Practice the calisthenics in reps of 10, two sets each, three or four times a week. As with walking, consistency plays a vital part in getting the most for your efforts.
4. Lift yourself higher by lifting weights.
You might consider weightlifting as just the sport of bodybuilders and those people insanely devoted to their body's health. Among other benefits, lifting weights burns calories, improves muscle tone, and helps the body's respiration and energy efficiency. (You'll also have a shapely set of "guns" for the wedding gown.)
Get some dumbbells or medicine ball weights for your routine, using them two or three times a week. Their weight should be slightly above your normal lifting comfort zone. Before you lift, get a healthy cardio workout of above ten to fifteen minutes (say, your calisthenics.) You can increase the weight later if you feel yourself not as challenged.
5. Don't take too many trips to the scale.

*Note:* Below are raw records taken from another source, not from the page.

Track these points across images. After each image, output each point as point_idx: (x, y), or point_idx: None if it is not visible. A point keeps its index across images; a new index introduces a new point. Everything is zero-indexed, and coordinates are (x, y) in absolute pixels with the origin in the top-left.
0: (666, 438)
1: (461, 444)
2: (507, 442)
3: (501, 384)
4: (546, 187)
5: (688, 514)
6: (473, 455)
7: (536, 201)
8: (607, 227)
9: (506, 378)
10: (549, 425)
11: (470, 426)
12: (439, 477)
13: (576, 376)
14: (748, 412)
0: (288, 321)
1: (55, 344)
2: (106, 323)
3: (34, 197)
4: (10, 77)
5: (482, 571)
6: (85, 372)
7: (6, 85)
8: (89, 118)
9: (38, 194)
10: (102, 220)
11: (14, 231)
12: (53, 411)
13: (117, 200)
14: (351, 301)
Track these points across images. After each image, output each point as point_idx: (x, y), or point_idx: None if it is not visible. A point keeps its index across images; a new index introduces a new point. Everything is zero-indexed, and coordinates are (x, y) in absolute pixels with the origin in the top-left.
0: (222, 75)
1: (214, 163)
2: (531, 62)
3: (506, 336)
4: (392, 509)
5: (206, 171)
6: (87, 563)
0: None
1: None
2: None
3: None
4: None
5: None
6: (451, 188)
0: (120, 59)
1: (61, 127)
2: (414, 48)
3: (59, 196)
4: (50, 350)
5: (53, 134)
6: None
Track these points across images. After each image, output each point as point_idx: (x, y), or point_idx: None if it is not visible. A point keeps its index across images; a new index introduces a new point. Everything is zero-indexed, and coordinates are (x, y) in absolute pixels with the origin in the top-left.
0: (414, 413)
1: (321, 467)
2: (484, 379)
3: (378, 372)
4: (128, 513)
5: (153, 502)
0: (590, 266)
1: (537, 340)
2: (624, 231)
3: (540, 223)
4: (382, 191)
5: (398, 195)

This will sound strange, but don't weigh yourself too often. For many people, substantive weight loss can take weeks or even months. Taking too many trips to the scale can demoralize or dishearten even the most determined fitness disciple.
Many women choose to weigh themselves once a week, at a time when they know they'll be ready for it – say, Saturday morning before breakfast. Measuring smartly lets you avoid being too hard on yourself.